WHAT TO WORK ON >> All of the data is to be restated word for word.

----- EXERCISE DATA

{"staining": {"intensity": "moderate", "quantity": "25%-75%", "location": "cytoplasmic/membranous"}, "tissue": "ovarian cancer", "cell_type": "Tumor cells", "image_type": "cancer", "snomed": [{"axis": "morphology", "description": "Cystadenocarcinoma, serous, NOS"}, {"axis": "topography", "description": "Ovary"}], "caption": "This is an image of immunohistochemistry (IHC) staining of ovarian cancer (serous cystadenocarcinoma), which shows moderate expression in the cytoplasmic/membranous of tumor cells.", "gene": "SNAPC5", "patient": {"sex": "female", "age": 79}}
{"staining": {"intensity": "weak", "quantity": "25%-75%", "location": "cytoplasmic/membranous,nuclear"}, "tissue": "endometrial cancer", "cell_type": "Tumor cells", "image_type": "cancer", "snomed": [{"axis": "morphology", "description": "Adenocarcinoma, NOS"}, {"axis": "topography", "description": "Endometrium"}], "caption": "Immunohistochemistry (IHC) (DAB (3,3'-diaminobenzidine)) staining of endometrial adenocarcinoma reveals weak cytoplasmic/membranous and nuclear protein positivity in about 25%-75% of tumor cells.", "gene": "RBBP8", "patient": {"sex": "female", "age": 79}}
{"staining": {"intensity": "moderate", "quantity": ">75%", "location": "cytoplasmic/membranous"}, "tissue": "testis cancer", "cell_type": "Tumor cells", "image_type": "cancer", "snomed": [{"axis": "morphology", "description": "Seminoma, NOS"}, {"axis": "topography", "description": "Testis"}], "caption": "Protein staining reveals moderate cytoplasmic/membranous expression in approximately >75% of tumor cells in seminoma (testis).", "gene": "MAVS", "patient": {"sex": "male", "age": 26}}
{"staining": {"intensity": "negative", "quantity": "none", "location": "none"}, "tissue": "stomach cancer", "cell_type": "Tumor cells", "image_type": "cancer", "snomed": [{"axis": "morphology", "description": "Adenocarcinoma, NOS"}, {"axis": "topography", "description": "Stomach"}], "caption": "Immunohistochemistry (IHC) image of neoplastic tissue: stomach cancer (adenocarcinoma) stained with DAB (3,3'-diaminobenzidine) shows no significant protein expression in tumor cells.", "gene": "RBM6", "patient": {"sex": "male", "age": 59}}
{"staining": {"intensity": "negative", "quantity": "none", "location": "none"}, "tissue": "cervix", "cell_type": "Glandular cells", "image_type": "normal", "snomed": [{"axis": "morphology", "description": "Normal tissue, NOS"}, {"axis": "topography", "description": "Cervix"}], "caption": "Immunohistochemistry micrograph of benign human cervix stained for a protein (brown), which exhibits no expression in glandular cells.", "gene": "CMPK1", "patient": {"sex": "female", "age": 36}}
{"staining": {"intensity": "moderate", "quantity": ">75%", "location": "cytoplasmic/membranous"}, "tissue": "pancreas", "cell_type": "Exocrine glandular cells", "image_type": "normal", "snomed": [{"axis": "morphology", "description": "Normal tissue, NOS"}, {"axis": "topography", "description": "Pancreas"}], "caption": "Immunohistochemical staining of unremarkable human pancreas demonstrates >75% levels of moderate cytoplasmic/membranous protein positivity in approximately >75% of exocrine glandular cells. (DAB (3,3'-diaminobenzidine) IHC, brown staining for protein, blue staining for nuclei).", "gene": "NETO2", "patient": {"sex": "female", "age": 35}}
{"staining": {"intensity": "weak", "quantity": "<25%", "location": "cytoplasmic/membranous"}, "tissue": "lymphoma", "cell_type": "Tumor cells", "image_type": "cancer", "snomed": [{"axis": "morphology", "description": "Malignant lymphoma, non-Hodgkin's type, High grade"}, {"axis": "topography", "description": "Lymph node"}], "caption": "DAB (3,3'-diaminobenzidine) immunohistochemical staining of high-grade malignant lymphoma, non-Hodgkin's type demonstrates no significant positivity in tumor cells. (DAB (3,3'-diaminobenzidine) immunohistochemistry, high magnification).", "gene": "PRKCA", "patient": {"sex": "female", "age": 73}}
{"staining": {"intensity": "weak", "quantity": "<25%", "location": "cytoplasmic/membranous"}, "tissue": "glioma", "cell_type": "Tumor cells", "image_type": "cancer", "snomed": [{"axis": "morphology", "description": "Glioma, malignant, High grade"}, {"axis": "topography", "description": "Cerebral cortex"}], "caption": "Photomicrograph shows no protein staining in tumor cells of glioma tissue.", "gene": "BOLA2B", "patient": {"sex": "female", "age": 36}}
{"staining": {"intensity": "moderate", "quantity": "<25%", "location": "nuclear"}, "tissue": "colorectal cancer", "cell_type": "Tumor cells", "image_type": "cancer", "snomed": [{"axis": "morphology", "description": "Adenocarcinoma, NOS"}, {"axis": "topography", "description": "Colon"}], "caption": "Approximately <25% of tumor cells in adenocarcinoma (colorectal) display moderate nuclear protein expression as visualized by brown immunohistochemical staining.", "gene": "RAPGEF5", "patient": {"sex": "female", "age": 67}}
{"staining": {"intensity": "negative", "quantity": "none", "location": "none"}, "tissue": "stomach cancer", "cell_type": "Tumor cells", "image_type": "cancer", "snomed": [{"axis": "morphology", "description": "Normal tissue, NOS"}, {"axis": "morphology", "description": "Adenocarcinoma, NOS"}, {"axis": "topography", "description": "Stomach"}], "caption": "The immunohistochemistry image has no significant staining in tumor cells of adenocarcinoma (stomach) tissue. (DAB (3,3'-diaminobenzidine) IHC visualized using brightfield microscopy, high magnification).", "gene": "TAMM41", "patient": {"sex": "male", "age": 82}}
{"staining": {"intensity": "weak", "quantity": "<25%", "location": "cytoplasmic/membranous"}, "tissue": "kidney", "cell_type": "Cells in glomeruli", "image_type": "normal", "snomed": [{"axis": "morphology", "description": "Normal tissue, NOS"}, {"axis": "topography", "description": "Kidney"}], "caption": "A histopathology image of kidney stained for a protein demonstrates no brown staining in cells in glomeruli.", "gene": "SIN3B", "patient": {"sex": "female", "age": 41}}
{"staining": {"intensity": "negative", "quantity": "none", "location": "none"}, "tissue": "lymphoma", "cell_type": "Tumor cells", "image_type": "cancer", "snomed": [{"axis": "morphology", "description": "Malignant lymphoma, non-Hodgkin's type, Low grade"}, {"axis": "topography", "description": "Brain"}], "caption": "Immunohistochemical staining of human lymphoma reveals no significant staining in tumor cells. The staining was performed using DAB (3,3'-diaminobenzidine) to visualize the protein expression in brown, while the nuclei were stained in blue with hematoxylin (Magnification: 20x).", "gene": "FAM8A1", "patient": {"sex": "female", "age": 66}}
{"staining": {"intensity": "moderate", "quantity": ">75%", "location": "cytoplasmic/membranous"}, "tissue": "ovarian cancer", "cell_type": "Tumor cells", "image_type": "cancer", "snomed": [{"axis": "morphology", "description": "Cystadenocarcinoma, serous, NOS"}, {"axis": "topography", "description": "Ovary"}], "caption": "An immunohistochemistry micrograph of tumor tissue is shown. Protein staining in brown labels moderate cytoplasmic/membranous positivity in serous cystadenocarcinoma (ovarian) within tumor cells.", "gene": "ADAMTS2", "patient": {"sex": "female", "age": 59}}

----------

REPLY TO THE EXERCISE >>
{"staining": {"intensity": "moderate", "quantity": "25%-75%", "location": "cytoplasmic/membranous"}, "tissue": "ovarian cancer", "cell_type": "Tumor cells", "image_type": "cancer", "snomed": [{"axis": "morphology", "description": "Cystadenocarcinoma, serous, NOS"}, {"axis": "topography", "description": "Ovary"}], "caption": "This is an image of immunohistochemistry (IHC) staining of ovarian cancer (serous cystadenocarcinoma), which shows moderate expression in the cytoplasmic/membranous of tumor cells.", "gene": "SNAPC5", "patient": {"sex": "female", "age": 79}}
{"staining": {"intensity": "weak", "quantity": "25%-75%", "location": "cytoplasmic/membranous,nuclear"}, "tissue": "endometrial cancer", "cell_type": "Tumor cells", "image_type": "cancer", "snomed": [{"axis": "morphology", "description": "Adenocarcinoma, NOS"}, {"axis": "topography", "description": "Endometrium"}], "caption": "Immunohistochemistry (IHC) (DAB (3,3'-diaminobenzidine)) staining of endometrial adenocarcinoma reveals weak cytoplasmic/membranous and nuclear protein positivity in about 25%-75% of tumor cells.", "gene": "RBBP8", "patient": {"sex": "female", "age": 79}}
{"staining": {"intensity": "moderate", "quantity": ">75%", "location": "cytoplasmic/membranous"}, "tissue": "testis cancer", "cell_type": "Tumor cells", "image_type": "cancer", "snomed": [{"axis": "morphology", "description": "Seminoma, NOS"}, {"axis": "topography", "description": "Testis"}], "caption": "Protein staining reveals moderate cytoplasmic/membranous expression in approximately >75% of tumor cells in seminoma (testis).", "gene": "MAVS", "patient": {"sex": "male", "age": 26}}
{"staining": {"intensity": "negative", "quantity": "none", "location": "none"}, "tissue": "stomach cancer", "cell_type": "Tumor cells", "image_type": "cancer", "snomed": [{"axis": "morphology", "description": "Adenocarcinoma, NOS"}, {"axis": "topography", "description": "Stomach"}], "caption": "Immunohistochemistry (IHC) image of neoplastic tissue: stomach cancer (adenocarcinoma) stained with DAB (3,3'-diaminobenzidine) shows no significant protein expression in tumor cells.", "gene": "RBM6", "patient": {"sex": "male", "age": 59}}
{"staining": {"intensity": "negative", "quantity": "none", "location": "none"}, "tissue": "cervix", "cell_type": "Glandular cells", "image_type": "normal", "snomed": [{"axis": "morphology", "description": "Normal tissue, NOS"}, {"axis": "topography", "description": "Cervix"}], "caption": "Immunohistochemistry micrograph of benign human cervix stained for a protein (brown), which exhibits no expression in glandular cells.", "gene": "CMPK1", "patient": {"sex": "female", "age": 36}}
{"staining": {"intensity": "moderate", "quantity": ">75%", "location": "cytoplasmic/membranous"}, "tissue": "pancreas", "cell_type": "Exocrine glandular cells", "image_type": "normal", "snomed": [{"axis": "morphology", "description": "Normal tissue, NOS"}, {"axis": "topography", "description": "Pancreas"}], "caption": "Immunohistochemical staining of unremarkable human pancreas demonstrates >75% levels of moderate cytoplasmic/membranous protein positivity in approximately >75% of exocrine glandular cells. (DAB (3,3'-diaminobenzidine) IHC, brown staining for protein, blue staining for nuclei).", "gene": "NETO2", "patient": {"sex": "female", "age": 35}}
{"staining": {"intensity": "weak", "quantity": "<25%", "location": "cytoplasmic/membranous"}, "tissue": "lymphoma", "cell_type": "Tumor cells", "image_type": "cancer", "snomed": [{"axis": "morphology", "description": "Malignant lymphoma, non-Hodgkin's type, High grade"}, {"axis": "topography", "description": "Lymph node"}], "caption": "DAB (3,3'-diaminobenzidine) immunohistochemical staining of high-grade malignant lymphoma, non-Hodgkin's type demonstrates no significant positivity in tumor cells. (DAB (3,3'-diaminobenzidine) immunohistochemistry, high magnification).", "gene": "PRKCA", "patient": {"sex": "female", "age": 73}}
{"staining": {"intensity": "weak", "quantity": "<25%", "location": "cytoplasmic/membranous"}, "tissue": "glioma", "cell_type": "Tumor cells", "image_type": "cancer", "snomed": [{"axis": "morphology", "description": "Glioma, malignant, High grade"}, {"axis": "topography", "description": "Cerebral cortex"}], "caption": "Photomicrograph shows no protein staining in tumor cells of glioma tissue.", "gene": "BOLA2B", "patient": {"sex": "female", "age": 36}}
{"staining": {"intensity": "moderate", "quantity": "<25%", "location": "nuclear"}, "tissue": "colorectal cancer", "cell_type": "Tumor cells", "image_type": "cancer", "snomed": [{"axis": "morphology", "description": "Adenocarcinoma, NOS"}, {"axis": "topography", "description": "Colon"}], "caption": "Approximately <25% of tumor cells in adenocarcinoma (colorectal) display moderate nuclear protein expression as visualized by brown immunohistochemical staining.", "gene": "RAPGEF5", "patient": {"sex": "female", "age": 67}}
{"staining": {"intensity": "negative", "quantity": "none", "location": "none"}, "tissue": "stomach cancer", "cell_type": "Tumor cells", "image_type": "cancer", "snomed": [{"axis": "morphology", "description": "Normal tissue, NOS"}, {"axis": "morphology", "description": "Adenocarcinoma, NOS"}, {"axis": "topography", "description": "Stomach"}], "caption": "The immunohistochemistry image has no significant staining in tumor cells of adenocarcinoma (stomach) tissue. (DAB (3,3'-diaminobenzidine) IHC visualized using brightfield microscopy, high magnification).", "gene": "TAMM41", "patient": {"sex": "male", "age": 82}}
{"staining": {"intensity": "weak", "quantity": "<25%", "location": "cytoplasmic/membranous"}, "tissue": "kidney", "cell_type": "Cells in glomeruli", "image_type": "normal", "snomed": [{"axis": "morphology", "description": "Normal tissue, NOS"}, {"axis": "topography", "description": "Kidney"}], "caption": "A histopathology image of kidney stained for a protein demonstrates no brown staining in cells in glomeruli.", "gene": "SIN3B", "patient": {"sex": "female", "age": 41}}
{"staining": {"intensity": "negative", "quantity": "none", "location": "none"}, "tissue": "lymphoma", "cell_type": "Tumor cells", "image_type": "cancer", "snomed": [{"axis": "morphology", "description": "Malignant lymphoma, non-Hodgkin's type, Low grade"}, {"axis": "topography", "description": "Brain"}], "caption": "Immunohistochemical staining of human lymphoma reveals no significant staining in tumor cells. The staining was performed using DAB (3,3'-diaminobenzidine) to visualize the protein expression in brown, while the nuclei were stained in blue with hematoxylin (Magnification: 20x).", "gene": "FAM8A1", "patient": {"sex": "female", "age": 66}}
{"staining": {"intensity": "moderate", "quantity": ">75%", "location": "cytoplasmic/membranous"}, "tissue": "ovarian cancer", "cell_type": "Tumor cells", "image_type": "cancer", "snomed": [{"axis": "morphology", "description": "Cystadenocarcinoma, serous, NOS"}, {"axis": "topography", "description": "Ovary"}], "caption": "An immunohistochemistry micrograph of tumor tissue is shown. Protein staining in brown labels moderate cytoplasmic/membranous positivity in serous cystadenocarcinoma (ovarian) within tumor cells.", "gene": "ADAMTS2", "patient": {"sex": "female", "age": 59}}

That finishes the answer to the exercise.